*RECORDS SHOWN*.
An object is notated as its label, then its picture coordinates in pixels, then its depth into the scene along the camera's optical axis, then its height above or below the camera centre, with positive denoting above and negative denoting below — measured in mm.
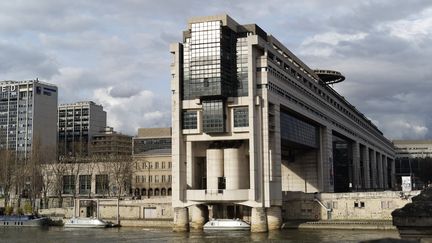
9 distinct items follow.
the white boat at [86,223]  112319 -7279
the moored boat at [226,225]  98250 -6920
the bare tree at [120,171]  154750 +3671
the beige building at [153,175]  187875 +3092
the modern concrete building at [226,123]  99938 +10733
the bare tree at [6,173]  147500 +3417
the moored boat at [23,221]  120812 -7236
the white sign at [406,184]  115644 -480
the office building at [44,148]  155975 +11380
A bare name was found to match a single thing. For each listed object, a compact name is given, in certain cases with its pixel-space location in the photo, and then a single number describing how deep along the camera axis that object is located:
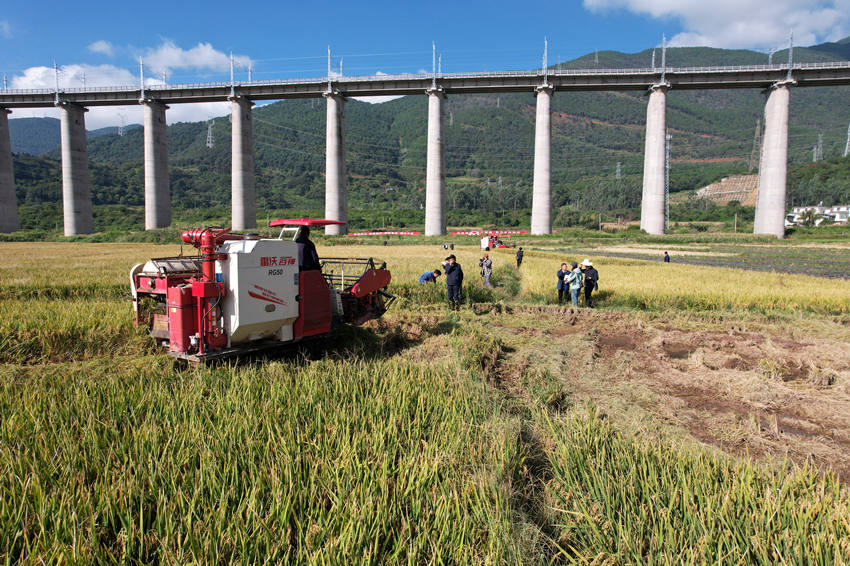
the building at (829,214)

...

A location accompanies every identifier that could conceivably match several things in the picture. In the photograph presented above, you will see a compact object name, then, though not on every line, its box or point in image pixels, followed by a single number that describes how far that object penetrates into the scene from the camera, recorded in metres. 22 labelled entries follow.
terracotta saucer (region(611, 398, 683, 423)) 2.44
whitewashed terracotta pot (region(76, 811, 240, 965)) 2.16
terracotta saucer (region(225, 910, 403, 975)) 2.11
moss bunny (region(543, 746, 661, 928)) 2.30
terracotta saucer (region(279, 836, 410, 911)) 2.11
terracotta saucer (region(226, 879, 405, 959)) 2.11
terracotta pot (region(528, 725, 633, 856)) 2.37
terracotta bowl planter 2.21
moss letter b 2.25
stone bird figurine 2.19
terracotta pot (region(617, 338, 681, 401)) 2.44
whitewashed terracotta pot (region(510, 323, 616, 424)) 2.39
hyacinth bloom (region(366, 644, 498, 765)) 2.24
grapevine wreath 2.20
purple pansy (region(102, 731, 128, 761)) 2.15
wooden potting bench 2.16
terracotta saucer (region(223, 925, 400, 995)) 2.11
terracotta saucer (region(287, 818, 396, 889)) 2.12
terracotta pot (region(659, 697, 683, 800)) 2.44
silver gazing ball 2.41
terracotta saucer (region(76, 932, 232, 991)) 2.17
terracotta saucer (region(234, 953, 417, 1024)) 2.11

*EXERCISE BRIEF*. Go through the records line by line, and copy each line that holds the string "above".

*WRITTEN SOLUTION*.
An object is notated as its label, then its picture coordinates in pixels, then its depth into the scene along the camera's optical axis, then its height above or below the camera centre, with positive denoting above and negative denoting below — measured in mm.
A location accompanies every identifier that could conceivably match several things in the picture. In the photograph presented above, you will see a compact object name, then, though not on every line, its box or point in image pixels, followed by a single number that describes how far that object penetrates into the scene from the camera, recorded in metres. 22 labelled entries follow.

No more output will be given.